Exercise tasks →
- 1) Translate this sentence from the Normaliz passage into Spanish: "Instead of these geometric approaches, Normaliz uses only the combinatorics of triangulations of cones."
- 2) Could you rewrite the part of the Normaliz passage that opens with the words containing "In order not" and closes with "for \(i=1,\ldots ,r\).", using "storage" in place of "memory"?

Quoted passage →
=-=-=-=-=

Instead of these geometric approaches, Normaliz uses only the combinatorics of triangulations of cones. It forms the set of all pairs \((F,\delta )\) where F is a facet of \(\delta\), \(\delta \in \Delta\). Both components are encoded as 0–1-vectors that indicate the extreme rays of \(C^*\) spanning F and \(\delta\), respectively. From this set one must discard all pairs \((F,\delta )\) for which there exists a pair \((F,\delta ')\), \(\delta '\in \Delta\), \(\delta '\ne \delta\). In principle one could eliminate all F that appear a second time without remembering the “mother” \(\delta\), but \(\delta\) helps in several ways. The first is that one can store the hollow triangulation as a set of pairs \((\delta ,\phi (\delta ))\) where \(\phi (\delta )\) is a second 0–1-vector indicating those extreme rays of \(\delta\) whose omission yields a facet of the hollow triangulation.

In order not to blow up memory for large \(\Delta\), the pairs \((\delta ,\phi (\delta ))\) are computed in small portions controlled by “patterns”. Each pattern is an increasing sequence \((p_1,\ldots ,p_r)\) of indices, and it is required that the facet F satisfies the following condition: if \(q_1,\ldots , q_{d-1}\), \(d=\dim C^*\), are the indices of the extreme rays of F in ascending order, then \(q_i=p_i\) for \(i=1,\ldots ,r\).

4.2 Piggyback simplices

After the purely combinatorial computation of the hollow triangulation, arithmetic must be used in steps (3) and (4) above, namely in finding a generic linear form \(\omega \in C^*\) and then in the volume computation. Both tasks are accelerated significantly if one takes advantage of the fact that simplices G and \(G'\) of the star triangulation are in “piggyback” position to each other, if the facets F and \(F'\) of the hollow triangulation that define them belong to the same simplex \(\delta \in \Delta\). By “piggyback” position we mean that the simplices share a facet and lie on different sides of it, as indicated in Fig. 6.

=-=-=-=-=

Dataset extract →
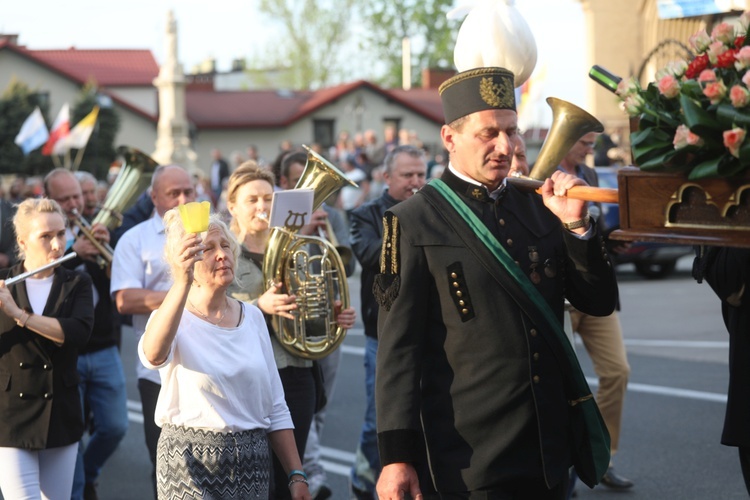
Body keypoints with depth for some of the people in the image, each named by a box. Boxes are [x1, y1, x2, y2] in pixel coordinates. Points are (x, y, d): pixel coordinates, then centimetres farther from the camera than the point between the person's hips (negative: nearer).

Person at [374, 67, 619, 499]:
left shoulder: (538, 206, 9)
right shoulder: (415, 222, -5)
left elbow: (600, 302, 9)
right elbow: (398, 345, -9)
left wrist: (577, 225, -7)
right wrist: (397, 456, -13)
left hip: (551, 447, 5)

=-=-=-=-=

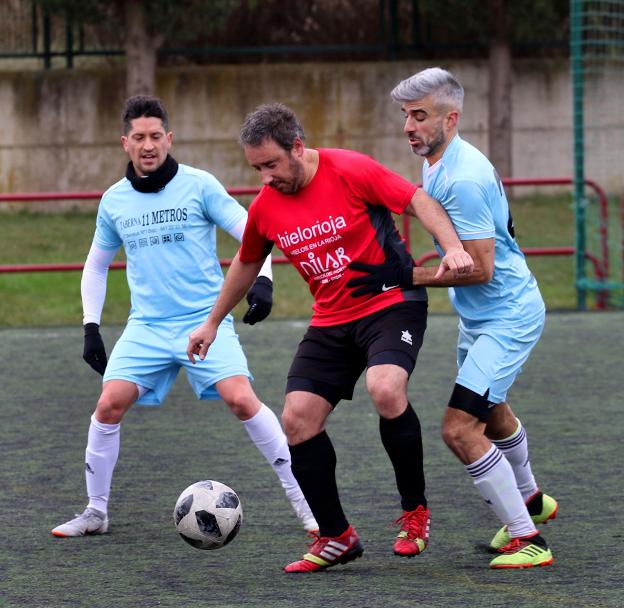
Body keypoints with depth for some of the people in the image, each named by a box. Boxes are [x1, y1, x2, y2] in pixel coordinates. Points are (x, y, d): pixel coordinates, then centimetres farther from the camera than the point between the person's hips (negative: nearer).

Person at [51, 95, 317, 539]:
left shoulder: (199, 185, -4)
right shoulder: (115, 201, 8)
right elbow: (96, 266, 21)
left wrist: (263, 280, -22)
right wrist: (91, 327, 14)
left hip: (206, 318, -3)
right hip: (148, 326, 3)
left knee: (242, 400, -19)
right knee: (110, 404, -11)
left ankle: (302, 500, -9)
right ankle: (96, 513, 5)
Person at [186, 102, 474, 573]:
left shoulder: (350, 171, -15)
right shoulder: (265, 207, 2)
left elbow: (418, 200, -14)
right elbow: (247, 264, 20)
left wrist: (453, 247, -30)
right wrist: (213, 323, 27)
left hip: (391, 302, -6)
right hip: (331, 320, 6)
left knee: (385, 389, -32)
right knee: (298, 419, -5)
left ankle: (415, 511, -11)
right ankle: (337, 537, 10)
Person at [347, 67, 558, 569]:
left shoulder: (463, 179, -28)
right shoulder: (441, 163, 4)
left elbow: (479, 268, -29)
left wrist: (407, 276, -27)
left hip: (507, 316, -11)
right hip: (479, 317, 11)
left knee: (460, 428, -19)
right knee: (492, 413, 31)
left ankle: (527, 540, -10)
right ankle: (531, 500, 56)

=-=-=-=-=

Response list →
- 1) En lugar de estos enfoques geométricos, Normaliz utiliza únicamente la combinatoria de las triangulaciones de conos.

- 2)
In order not to blow up storage for large \(\Delta\), the pairs \((\delta ,\phi (\delta ))\) are computed in small portions controlled by “patterns”. Each pattern is an increasing sequence \((p_1,\ldots ,p_r)\) of indices, and it is required that the facet F satisfies the following condition: if \(q_1,\ldots , q_{d-1}\), \(d=\dim C^*\), are the indices of the extreme rays of F in ascending order, then \(q_i=p_i\) for \(i=1,\ldots ,r\).